━━━━━ DATA SUPPLIED
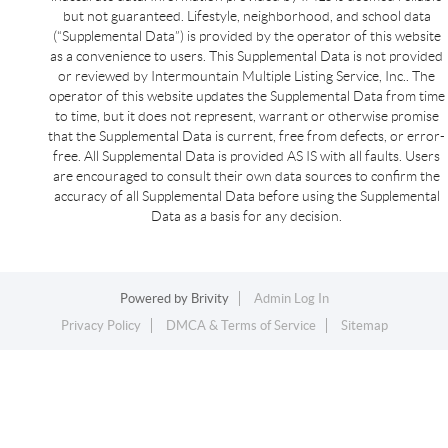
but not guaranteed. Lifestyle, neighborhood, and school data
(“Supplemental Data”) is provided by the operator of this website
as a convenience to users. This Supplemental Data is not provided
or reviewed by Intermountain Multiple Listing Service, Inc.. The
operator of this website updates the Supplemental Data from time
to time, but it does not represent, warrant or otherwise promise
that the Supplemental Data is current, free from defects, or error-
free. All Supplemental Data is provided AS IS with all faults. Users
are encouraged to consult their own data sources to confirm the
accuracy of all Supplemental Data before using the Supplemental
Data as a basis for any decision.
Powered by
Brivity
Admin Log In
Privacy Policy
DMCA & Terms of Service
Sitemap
━━━━━━━━━━
━━━━━ DATA SUPPLIED
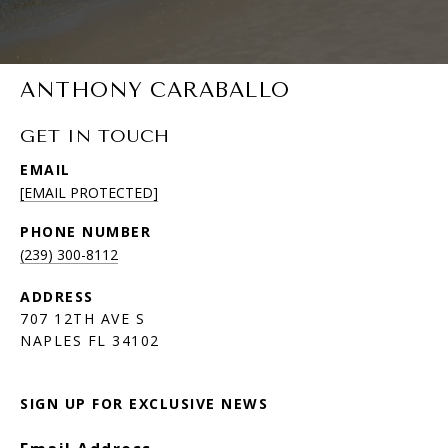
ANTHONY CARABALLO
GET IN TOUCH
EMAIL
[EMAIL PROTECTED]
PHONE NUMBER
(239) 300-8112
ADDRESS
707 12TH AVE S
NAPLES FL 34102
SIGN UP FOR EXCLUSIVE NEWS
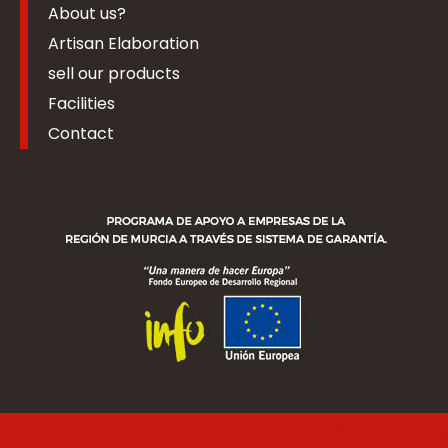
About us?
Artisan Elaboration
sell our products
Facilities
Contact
━━━━━━━━━━
● **EXERCISE AIM**
Please pick out and copy every line of the material above that contains the word "time". Case counts.

● **WRITTEN RESPONSE**
operator of this website updates the Supplemental Data from time
to time, but it does not represent, warrant or otherwise promise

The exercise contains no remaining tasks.